A un moment, la conversation s’interrompt. La dame se retourne vers le visiteur et lui apprend que son mari refuse de donner son numéro de téléphone ni de s’entretenir avec lui. Le reporter voit le risque de perdre l’unique piste pouvant le conduire à la famille de monsieur Fongang. Il décide cependant de ne pas lâcher prise. Il implore la dame de demander à son mari de lui indiquer juste le quartier de résidence de son collègue. La dame consent et rappelle son mari. « Quartier Haoussa, pont Lobo-Si », lâche- il enfin. Le reporter reçoit ce renseignement tel un trésor. « Combien coûte la moto à partir d’ici ? », s’enquière-t-il avant de prendre congé de la femme. « 100 f », renseigne l’autre. Sur le champ, une moto se pointe et le reporter de lancer, « quartier Haoussa, pont Lobo-Si 100 f ».

Affaire sensible

La moto klaxonne en guise d’approbation. Quelques minutes minutes plus tard, c’est le quartier Haoussa et tout à coup, le reporter aperçoit un confrère. Emmanuel Kweta, correspondant de la chaîne de télévision à capitaux privés, canal 2 international dans le département du Dja et Lobo. Le reporter descend de la moto et se précipite vers son confrère. Après quelques civilités d’usage, il ne tarde pas à lui poser son problème. « Gars, tu as entendu parler de l’affaire de l’enseignant que le sous-préfet a fait arrêter là ? ». Et l’autre de répondre, « c’est mon voisin, voici sa maison », en indiquant du doigt. Le reporter n’en croit pas ses oreilles, surtout après toute cette peine. Sans perdre du temps, les deux hommes de media se rendent au domicile de monsieur Fongang. Le confrère appelle l’épouse. Cette dernière arrive. Il présente le reporter et l’objet de sa visite. La dame affiche des signes de méfiance. Le confrère de canal 2 la rassure, mais ne la convainc pas. Elle demande la permission d’aller consulter les autres membres de la famille se trouvant à l’intérieur de la maison.
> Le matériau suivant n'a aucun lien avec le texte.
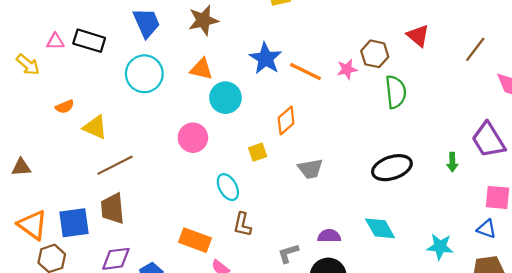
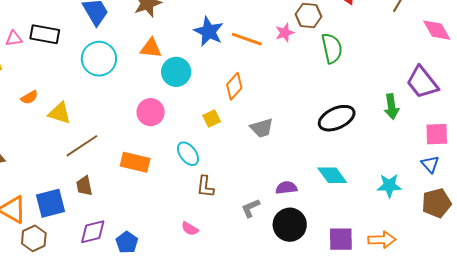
green arrow: (452, 162) -> (391, 107), size x1.4
brown trapezoid: (113, 208) -> (84, 186), size x0.7
blue triangle: (487, 229) -> (430, 164), turned 36
orange rectangle: (195, 240) -> (135, 162), moved

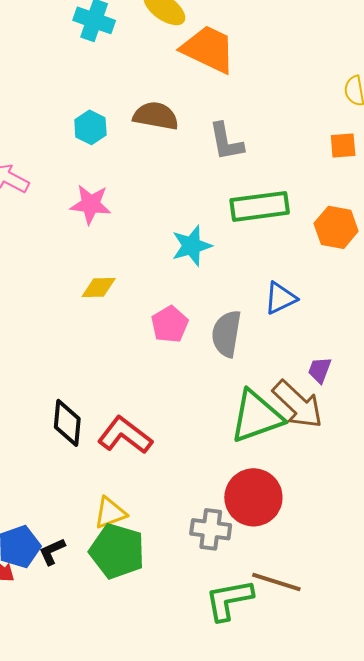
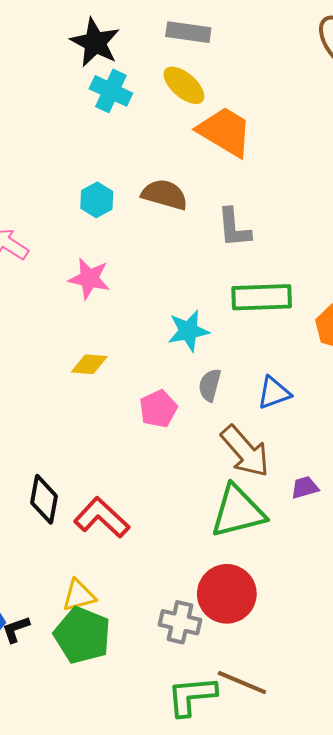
gray semicircle: (226, 334) -> (210, 385), moved, size x0.7
purple trapezoid: (320, 370) -> (305, 487), moved, turned 48
brown arrow: (298, 404) -> (245, 451), moved

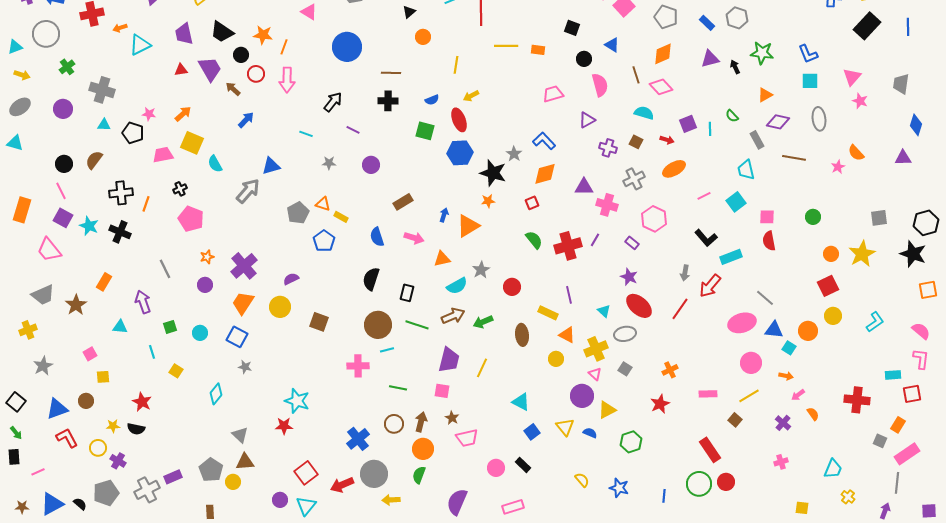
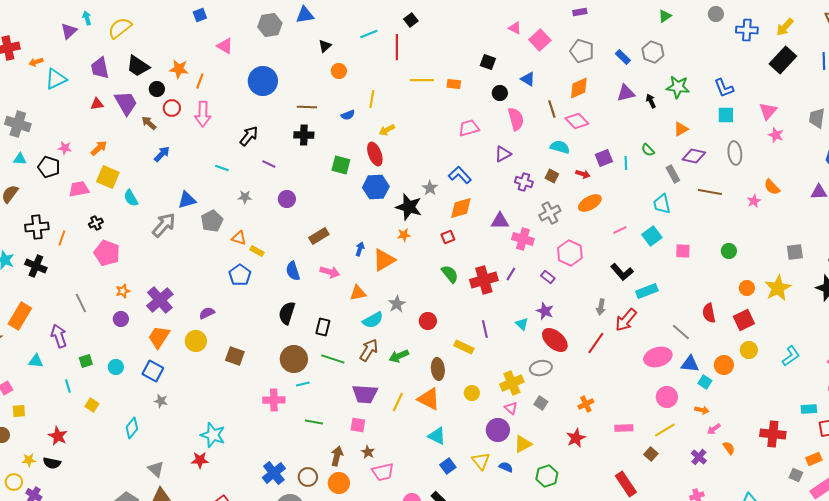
blue semicircle: (432, 100) -> (348, 115), moved
gray pentagon: (298, 213) -> (212, 221), moved
red semicircle: (769, 241) -> (709, 313), moved
orange rectangle: (104, 282) -> (20, 316), size x1.5
cyan triangle: (604, 311) -> (522, 324), moved
brown arrow: (453, 316) -> (369, 350), turned -35
orange triangle: (567, 335) -> (429, 399), moved, size x1.4
purple trapezoid: (449, 360) -> (365, 394), turned 80
brown circle: (394, 424) -> (308, 477), moved
orange rectangle: (898, 425) -> (814, 459), turned 35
15 minutes plus tard à son retour, elle est munie d’un stylo et sollicite un bout de papier. Le confrère lui en trouve. Madame Fongang fait savoir que la famille a décidé que seul le conseil de monsieur Fongang est habileté à communiquer sur cette affaire. Elle se met à rédiger le numéro de téléphone du conseil et propose de l’appeler. Le reporter quelque peu déçu consent non sans exprimer des inquiétudes. Il lance l’appel, l’avocat décroche. Le reporter décline son identité et l’objet de son appel. A l’autre bout du fil, maître Taka, le conseil de Nathan Fongang Mesaack répond, « non, non, non. Je n’ai pas besoin de journalistes ». Sans autre forme de procès. Il est exactement 17h30. Jeudi, 19 septembre 2019 vers 8h00, direction lycée classique et moderne de Sangmélima. Dans un cet établissement, un enseignant ayant requis l’anonymat fait comprendre au reporter que, « c’est une affaire très sensible compte tenu du contexte sociopolitique du pays. Personne n’est prêt à sacrifier sa carrière ». A la question de savoir s’il n’existe pas un démembrement du syndicat des enseignants dans la localité, l’enseignant fait savoir que, « tout syndicat serait assimilé à un groupe d’opposition ».